::: Input records :::

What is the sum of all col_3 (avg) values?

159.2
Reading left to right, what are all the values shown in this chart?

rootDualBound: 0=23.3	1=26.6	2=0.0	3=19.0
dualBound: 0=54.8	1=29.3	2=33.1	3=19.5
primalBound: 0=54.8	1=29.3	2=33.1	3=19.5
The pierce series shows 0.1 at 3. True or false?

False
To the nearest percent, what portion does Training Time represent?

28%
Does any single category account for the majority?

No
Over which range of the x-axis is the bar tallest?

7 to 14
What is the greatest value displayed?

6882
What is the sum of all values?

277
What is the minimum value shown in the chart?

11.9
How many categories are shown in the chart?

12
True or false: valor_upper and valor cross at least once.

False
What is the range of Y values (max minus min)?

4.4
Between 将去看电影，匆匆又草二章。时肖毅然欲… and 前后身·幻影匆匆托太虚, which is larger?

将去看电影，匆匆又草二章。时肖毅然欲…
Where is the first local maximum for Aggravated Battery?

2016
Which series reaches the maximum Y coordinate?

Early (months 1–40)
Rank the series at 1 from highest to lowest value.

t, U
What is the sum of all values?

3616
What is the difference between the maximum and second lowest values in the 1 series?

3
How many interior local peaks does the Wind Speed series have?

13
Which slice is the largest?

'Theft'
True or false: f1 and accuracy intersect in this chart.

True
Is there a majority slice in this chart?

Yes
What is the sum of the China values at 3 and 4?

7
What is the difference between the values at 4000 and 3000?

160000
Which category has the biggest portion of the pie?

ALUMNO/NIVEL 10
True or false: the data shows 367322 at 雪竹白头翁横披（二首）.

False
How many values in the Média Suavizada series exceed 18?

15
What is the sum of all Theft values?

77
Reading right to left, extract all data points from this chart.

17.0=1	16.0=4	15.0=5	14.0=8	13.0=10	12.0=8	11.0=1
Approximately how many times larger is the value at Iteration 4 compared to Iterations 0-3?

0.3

:::

> _Task to complete_
Pull out every line in the rows above that contains the word "local", treating uppercase and lowercase as different.

> _Output below_
Where is the first local maximum for Aggravated Battery?
How many interior local peaks does the Wind Speed series have?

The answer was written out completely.